La esquina de Ámsterdam y Laredo fue el sitio que albergó una instalación temporal alusiva a The Last of Us. Influencers y público en general publicitaron la “experiencia inmersiva”: sobre las paredes que cercan el predio se colocaron los hongos que provocan los contagios en el universo de la serie, y enfrente se puso un automóvil derruido y reclamado por aquella vegetación que reconquista una vez que los humanos desaparecen. En 2017, desde esa esquina también se difundieron imágenes de los vecinos que, equipados con apenas un casco, ayudaron a recoger los escombros del edificio o que alzaban los puños. Se pide silencio en el momento en el que se percibe un rastro de vida, apenas un respiro o el atisbo de una voz.

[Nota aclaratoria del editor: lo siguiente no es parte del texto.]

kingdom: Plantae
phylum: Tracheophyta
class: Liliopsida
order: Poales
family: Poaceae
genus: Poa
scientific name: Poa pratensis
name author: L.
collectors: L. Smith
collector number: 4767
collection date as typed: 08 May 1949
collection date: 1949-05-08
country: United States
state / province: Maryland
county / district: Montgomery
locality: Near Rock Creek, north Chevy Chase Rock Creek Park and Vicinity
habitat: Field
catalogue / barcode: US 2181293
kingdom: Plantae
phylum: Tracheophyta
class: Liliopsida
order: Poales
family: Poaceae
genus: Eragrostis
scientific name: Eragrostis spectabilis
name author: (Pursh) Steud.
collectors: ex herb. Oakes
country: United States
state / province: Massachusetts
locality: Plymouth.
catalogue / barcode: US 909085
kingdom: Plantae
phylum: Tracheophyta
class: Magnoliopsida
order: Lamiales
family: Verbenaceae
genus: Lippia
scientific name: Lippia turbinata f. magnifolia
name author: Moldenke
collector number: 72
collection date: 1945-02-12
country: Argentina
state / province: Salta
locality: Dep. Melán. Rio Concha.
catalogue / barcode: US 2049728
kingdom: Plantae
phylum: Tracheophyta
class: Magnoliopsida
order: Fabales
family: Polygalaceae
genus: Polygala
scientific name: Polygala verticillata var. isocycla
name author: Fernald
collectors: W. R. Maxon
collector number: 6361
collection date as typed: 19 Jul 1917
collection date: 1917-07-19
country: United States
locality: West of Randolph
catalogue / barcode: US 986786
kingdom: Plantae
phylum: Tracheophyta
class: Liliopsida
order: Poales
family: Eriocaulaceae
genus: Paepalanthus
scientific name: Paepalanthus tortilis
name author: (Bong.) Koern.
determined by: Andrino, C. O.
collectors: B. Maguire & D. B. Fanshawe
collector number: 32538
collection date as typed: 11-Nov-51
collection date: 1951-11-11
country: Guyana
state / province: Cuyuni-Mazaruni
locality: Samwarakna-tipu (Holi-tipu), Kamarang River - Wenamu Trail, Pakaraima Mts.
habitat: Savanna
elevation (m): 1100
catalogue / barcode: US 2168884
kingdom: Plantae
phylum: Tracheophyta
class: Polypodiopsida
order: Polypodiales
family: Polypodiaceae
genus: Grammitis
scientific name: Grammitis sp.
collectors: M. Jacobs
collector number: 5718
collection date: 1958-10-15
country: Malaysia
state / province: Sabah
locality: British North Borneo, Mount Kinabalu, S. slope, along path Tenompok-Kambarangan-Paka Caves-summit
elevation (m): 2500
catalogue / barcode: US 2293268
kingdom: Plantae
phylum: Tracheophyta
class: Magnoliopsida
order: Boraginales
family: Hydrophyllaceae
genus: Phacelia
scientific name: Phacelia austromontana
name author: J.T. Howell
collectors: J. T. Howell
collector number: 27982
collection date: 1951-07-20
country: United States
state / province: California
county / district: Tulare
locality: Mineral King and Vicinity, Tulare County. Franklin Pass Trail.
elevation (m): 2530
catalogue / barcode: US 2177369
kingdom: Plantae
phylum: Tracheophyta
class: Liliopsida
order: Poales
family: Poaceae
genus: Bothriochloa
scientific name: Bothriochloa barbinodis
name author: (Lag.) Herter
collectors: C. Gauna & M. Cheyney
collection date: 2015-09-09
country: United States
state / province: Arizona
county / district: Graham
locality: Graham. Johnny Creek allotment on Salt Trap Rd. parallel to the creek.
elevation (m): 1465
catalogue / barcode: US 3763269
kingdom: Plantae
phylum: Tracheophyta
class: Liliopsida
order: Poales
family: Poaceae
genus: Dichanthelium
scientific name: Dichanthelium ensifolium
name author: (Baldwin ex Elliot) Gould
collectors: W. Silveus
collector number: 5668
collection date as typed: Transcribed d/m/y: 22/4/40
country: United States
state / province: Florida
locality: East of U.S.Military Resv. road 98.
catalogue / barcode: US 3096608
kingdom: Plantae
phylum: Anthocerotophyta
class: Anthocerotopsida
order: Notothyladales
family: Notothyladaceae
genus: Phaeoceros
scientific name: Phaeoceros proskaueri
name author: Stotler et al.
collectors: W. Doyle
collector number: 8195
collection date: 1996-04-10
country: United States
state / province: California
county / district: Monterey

La disonancia entre quienes buscaban cualquier señal de vida y la de una escenificación que privilegia a los “no-muertos” y a quienes los combaten merece algunos apuntes. Mientras que en la narrativa de The Last of Us la individualidad ha carcomido lo que queda del tejido social, en esa esquina la gente se negaba a que los muertos quedaran sepultados entre los escombros: nadie quería fantasmas ni zombis, sino ayudar a que quienes vivían en ese edificio pudieran saber qué era de sus familiares. También, cabría preguntarse qué nos quiere decir aquella campaña publicitaria. Afirmar el relato de los edificios-zombis es aceptar la falta de responsabilidad que generalmente se demuestran en estas situaciones. Nos quedamos con el escapismo interactivo, con una mera escenificación del apocalipsis, y olvidamos el polvo, el cascajo, los patrimonios perdidos. Lo que es verdad es que sólo las “activaciones” mercadotécnicas creen en los zombis y en el individualismo de quienes los esquivan. En esta ciudad, sus relatos tienen alcances muy cortos. A pesar del terror que nos pueda embargar cuando escuchamos la alerta sísmica, volveremos a encontrarnos en la oscuridad si la magnitud del desastre lo amerita. Porque volveremos a estar solos, sin políticos ni arquitectos que nos salven. Y volveremos a hacer nuestra la ciudad.